• _What you need to do_
- 1) Please write out the stretch of the quadratic roots page from "Lahsg Hdbdjdjj - 4" through "this case a=48/3=16=-(p+q)", copied word for word.
- 2) List every answer choice that the quadratic roots page gives under the problem, in the order shown.

Quadratic without Linear

Algebra Level 5

Let $\alpha$ and $\beta$ be the two roots of the quadratic equation $3x^2+48x-7=0.$ If the quadratic equation with the roots $\alpha+k$ and $\beta+k$ has no linear term, what is the value of $k?$

8

9

7

6

3 solutions

Mikhaella Layos
Apr 24, 2014

Since the quadratic equation with no linear term (the coefficient of x is 0) has roots $(α+k)$ and $(β+k)$ , then by Vieta’s formulas, we have: $(α+k)+(β+k)=0$ $α+β+2k=0$
Since α and β are the roots of $3x^{2}+48x-7=0$ , this implies that $α+β=-16$ . Substituting this in $α+β+2k=0$ , we get $-16+2k=0 ⇒ 2k=16 ⇒ \boxed{k=8}$

How can you get the a+b=-16

Lahsg Hdbdjdjj - 4 years, 7 months ago

Yeah thats what stumped me

Blood Blood - 4 years, 7 months ago

Vietas formula is x2+ax+b=x2-(p+q)x+pq

In this case a=48/3=16=-(p+q)

• _Extracted information_
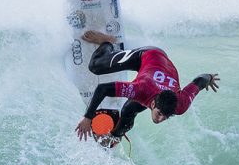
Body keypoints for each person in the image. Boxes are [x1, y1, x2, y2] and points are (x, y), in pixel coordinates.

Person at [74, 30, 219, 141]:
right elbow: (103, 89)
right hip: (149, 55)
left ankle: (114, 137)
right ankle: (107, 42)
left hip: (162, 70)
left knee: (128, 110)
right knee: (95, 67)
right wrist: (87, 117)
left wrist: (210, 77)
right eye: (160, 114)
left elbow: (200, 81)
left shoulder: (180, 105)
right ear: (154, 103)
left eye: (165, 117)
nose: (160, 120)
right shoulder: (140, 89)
...
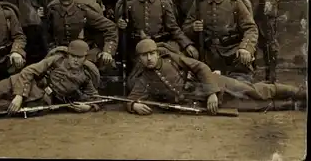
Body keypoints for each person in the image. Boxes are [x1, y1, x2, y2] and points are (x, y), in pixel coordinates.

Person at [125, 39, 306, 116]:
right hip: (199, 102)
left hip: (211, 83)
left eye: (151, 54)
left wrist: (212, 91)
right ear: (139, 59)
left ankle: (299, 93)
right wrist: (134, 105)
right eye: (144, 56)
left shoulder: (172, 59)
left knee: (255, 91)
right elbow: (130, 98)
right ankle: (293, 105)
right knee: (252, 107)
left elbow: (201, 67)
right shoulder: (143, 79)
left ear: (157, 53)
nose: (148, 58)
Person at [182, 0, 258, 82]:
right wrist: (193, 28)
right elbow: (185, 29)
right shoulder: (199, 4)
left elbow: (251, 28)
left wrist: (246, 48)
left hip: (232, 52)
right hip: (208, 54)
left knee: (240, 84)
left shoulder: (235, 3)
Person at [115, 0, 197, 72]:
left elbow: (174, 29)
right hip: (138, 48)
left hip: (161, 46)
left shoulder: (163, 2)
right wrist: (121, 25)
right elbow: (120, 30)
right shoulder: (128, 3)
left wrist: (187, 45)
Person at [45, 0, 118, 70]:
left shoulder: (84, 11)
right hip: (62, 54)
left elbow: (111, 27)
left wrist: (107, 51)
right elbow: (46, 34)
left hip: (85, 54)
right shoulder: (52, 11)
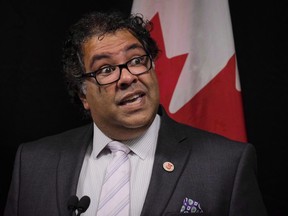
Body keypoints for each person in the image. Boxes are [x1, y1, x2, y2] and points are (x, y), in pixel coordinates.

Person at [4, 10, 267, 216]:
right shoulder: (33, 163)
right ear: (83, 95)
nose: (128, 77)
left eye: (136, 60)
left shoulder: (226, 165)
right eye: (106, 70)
...
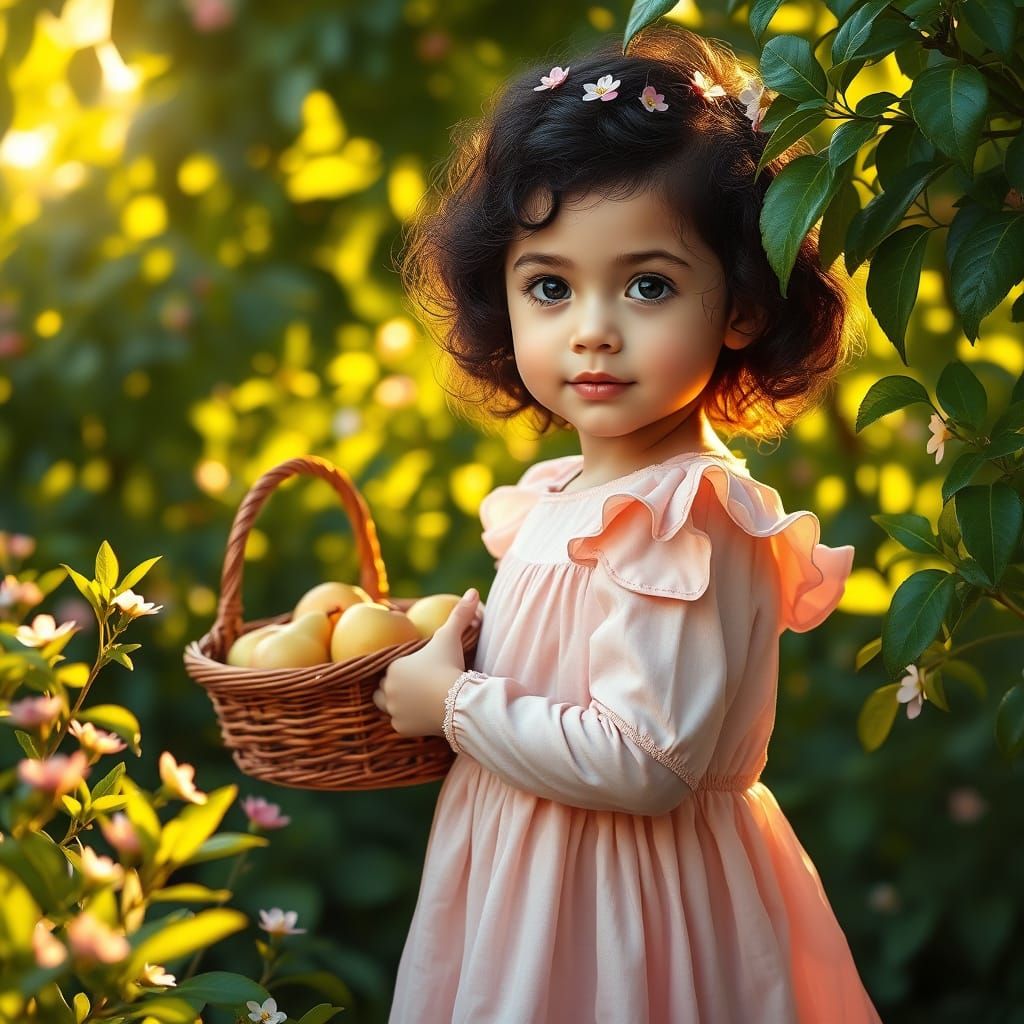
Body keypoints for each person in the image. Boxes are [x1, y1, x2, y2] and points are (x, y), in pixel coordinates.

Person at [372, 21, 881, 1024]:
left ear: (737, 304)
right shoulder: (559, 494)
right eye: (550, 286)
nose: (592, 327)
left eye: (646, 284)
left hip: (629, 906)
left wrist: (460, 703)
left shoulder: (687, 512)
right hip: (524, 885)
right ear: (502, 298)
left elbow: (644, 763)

• _Answers to the tasks_
- 1)
Lahsg Hdbdjdjj - 4 years, 7 months ago

Yeah thats what stumped me

Blood Blood - 4 years, 7 months ago

Vietas formula is x2+ax+b=x2-(p+q)x+pq

In this case a=48/3=16=-(p+q)

- 2) 8, 9, 7, 6